[[ Task input open ]]

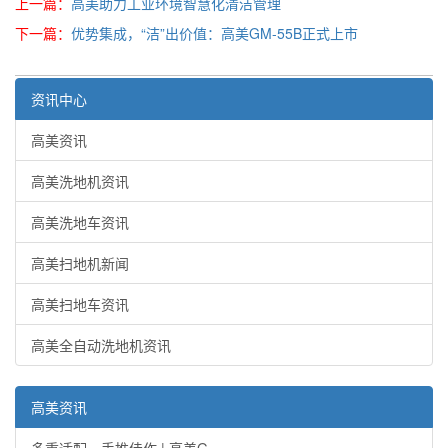
上一篇：
高美助力工业环境智慧化清洁管理
下一篇：
优势集成，“洁”出价值：高美GM-55B正式上市
资讯中心
高美资讯
高美洗地机资讯
高美洗地车资讯
高美扫地机新闻
高美扫地车资讯
高美全自动洗地机资讯
高美资讯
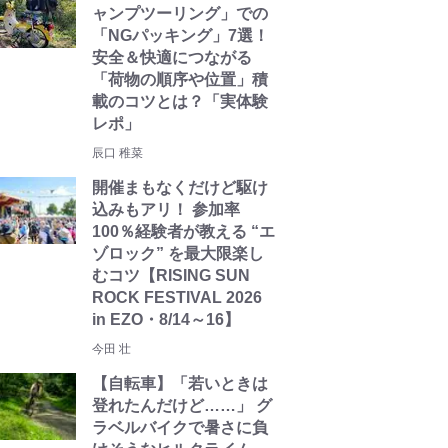
ャンプツーリング」での
「NGパッキング」7選！
安全＆快適につながる
「荷物の順序や位置」積
載のコツとは？「実体験
レポ」
辰口 稚菜
開催まもなくだけど駆け
込みもアリ！ 参加率
100％経験者が教える “エ
ゾロック” を最大限楽し
むコツ【RISING SUN
ROCK FESTIVAL 2026
in EZO・8/14～16】
今田 壮
【自転車】「若いときは
登れたんだけど……」 グ
ラベルバイクで暑さに負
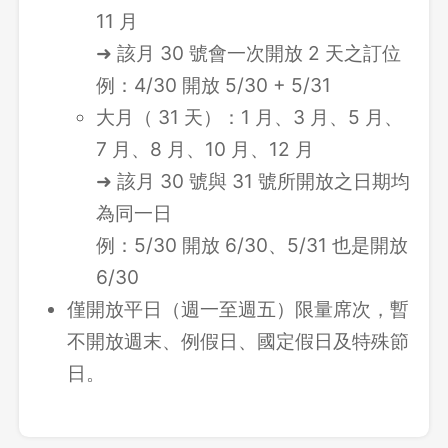
11 月
➜ 該月 30 號會一次開放 2 天之訂位
例：4/30 開放 5/30 + 5/31
大月（ 31 天）：1 月、3 月、5 月、
7 月、8 月、10 月、12 月
➜ 該月 30 號與 31 號所開放之日期均
為同一日
例：5/30 開放 6/30、5/31 也是開放
6/30
僅開放平日（週一至週五）限量席次，暫
不開放週末、例假日、國定假日及特殊節
日。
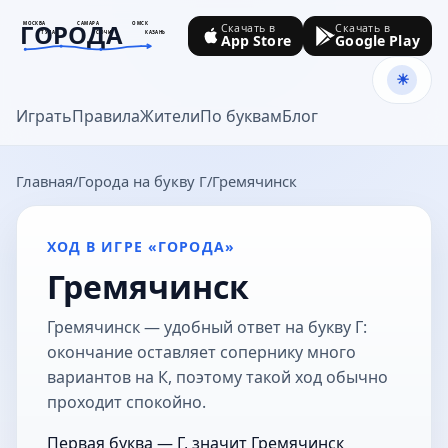
ГОРОДА
МОСКВА
САМАРА
ОМСК
Скачать в
Скачать в
ТУЛА
СОЧИ
КАЗАНЬ
App Store
Google Play
goroda-na.ru
Играть
Правила
Жители
По буквам
Блог
Главная
Города на букву Г
Гремячинск
ХОД В ИГРЕ «ГОРОДА»
Гремячинск
Гремячинск — удобный ответ на букву Г:
окончание оставляет сопернику много
вариантов на К, поэтому такой ход обычно
проходит спокойно.
Первая буква — Г, значит Гремячинск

[[ Task input closed ]]

Directive
Write out each line above that contains the word "букву".

Completed exercise
Города на букву Г
Гремячинск — удобный ответ на букву Г:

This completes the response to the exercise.